▸ ABOUT THIS TASK:
Which lines run from the line with "らない人を見て、恥ずかしがったり嫌ったりすることであ" through the line with "内気とか照れ屋だったらまだ可愛らしい感じもしますが、ほとん" in the entries below? Print them exactly, both ends included, and nothing more.

▸ SOURCE MATERIAL:
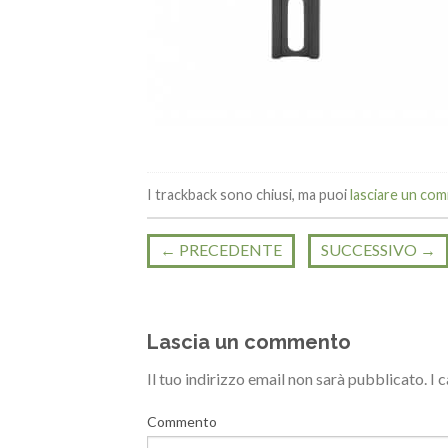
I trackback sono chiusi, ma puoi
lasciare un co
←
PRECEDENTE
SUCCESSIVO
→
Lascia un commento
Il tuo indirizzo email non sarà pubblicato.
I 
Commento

* * *

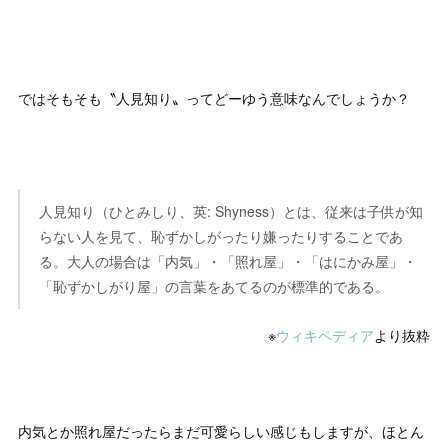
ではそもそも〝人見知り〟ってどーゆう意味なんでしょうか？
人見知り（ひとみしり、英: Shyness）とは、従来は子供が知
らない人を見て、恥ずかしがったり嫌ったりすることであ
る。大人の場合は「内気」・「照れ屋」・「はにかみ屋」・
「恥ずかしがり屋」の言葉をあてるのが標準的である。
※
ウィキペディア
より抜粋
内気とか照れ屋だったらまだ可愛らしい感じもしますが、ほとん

▸ TASK OUTPUT:
らない人を見て、恥ずかしがったり嫌ったりすることであ
る。大人の場合は「内気」・「照れ屋」・「はにかみ屋」・
「恥ずかしがり屋」の言葉をあてるのが標準的である。
※
ウィキペディア
より抜粋
内気とか照れ屋だったらまだ可愛らしい感じもしますが、ほとん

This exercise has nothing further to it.